I also remember Uncle Ade, Doda’s friend, visiting. It is the Friday that Udodi won her school’s spelling bee competition and Mother’s voice is girlish and happy as she announces this to the guest. ‘My daughter is the smartest girl in her school! She’s going to be a lawyer!’
‘Too much book is not good for girls ooo,’ Uncle Ade says with a little laugh.
‘There’s nothing like too much book,’ Doda says. ‘My children will have as much education as there is to be had!’
‘You want your daughters to school themselves out of marriage? Who too much book help?’ Uncle Ade asks, his voice moist with the laughter that is already spilling out.
‘Marriage isn’t more important than education,’ Doda says, and Uncle Ade bursts into full, raucous laughter now.
‘Let me hear you say that again when your three girls are old maids!’
‘God forbid,’ Mother says. ‘My girls will marry and marry well!’
‘It wouldn’t matter to me if they never did. Their Aunty Enuka’s perfectly happy without a husband,’ Doda says to Mother, pinching my cheek playfully. I am ten years old. Too young to be thinking about marriage. Old enough for the conversation to make me uncomfortable.

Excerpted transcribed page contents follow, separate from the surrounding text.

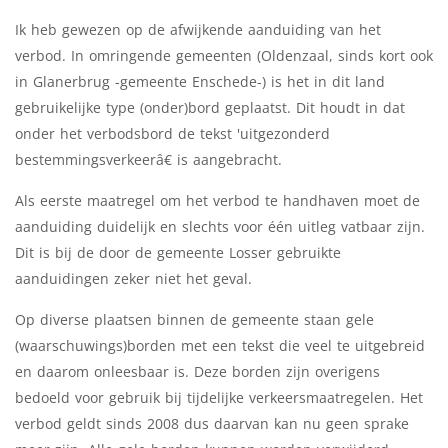
Ik heb gewezen op de afwijkende aanduiding van het
verbod. In omringende gemeenten (Oldenzaal, sinds kort ook
in Glanerbrug -gemeente Enschede-) is het in dit land
gebruikelijke type (onder)bord geplaatst. Dit houdt in dat
onder het verbodsbord de tekst 'uitgezonderd
bestemmingsverkeerâ€ is aangebracht.
Als eerste maatregel om het verbod te handhaven moet de
aanduiding duidelijk en slechts voor één uitleg vatbaar zijn.
Dit is bij de door de gemeente Losser gebruikte
aanduidingen zeker niet het geval.
Op diverse plaatsen binnen de gemeente staan gele
(waarschuwings)borden met een tekst die veel te uitgebreid
en daarom onleesbaar is. Deze borden zijn overigens
bedoeld voor gebruik bij tijdelijke verkeersmaatregelen. Het
verbod geldt sinds 2008 dus daarvan kan nu geen sprake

But I knew then as I know now that Doda meant it. If he were alive, Ephraim would never have happened.
I did not like Uncle Ade. Mother used to say that he carried himself with the smugness of a man with many sons.
‘Why?’ Udodi asked once. ‘What’s the big deal about sons?’

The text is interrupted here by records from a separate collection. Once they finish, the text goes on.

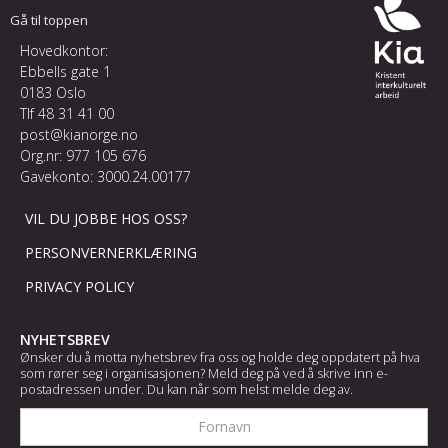
Gå til toppen
Hovedkontor:
Ebbells gate 1
0183 Oslo
Tlf
48 31 41 00
post@kianorge.no
Org.nr: 977 105 676
Gavekonto: 3000.24.00177
VIL DU JOBBE HOS OSS?
PERSONVERNERKLÆRING
PRIVACY POLICY
NYHETSBREV
Ønsker du å motta nyhetsbrev fra oss og holde deg oppdatert på hva
som rører seg i organisasjonen? Meld deg på ved å skrive inn e-
postadressen under. Du kan når som helst melde deg av.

‘There are people still . . .’ Mother said, and paused to remind Aunty, our maid, to freeze some of the guavas she had plucked from the back yard that afternoon. ‘There are people who think sons are more important than daughters. Thank God your Doda isn’t like that. Not the sort to kick his wife out for giving him only girls!’
Three girls. Udodi was the beginning, I was the middle, Ugo the conclusion. ‘You are my short story,’ Doda said all the time. The perfect short story. But perfection never lasts, a sleight of hand and everything splinters, your whole life is upended. And then one day you are in someone else’s house wondering whether you will ever see your own three children again. My heart’s tightness chokes out the rest of my thoughts.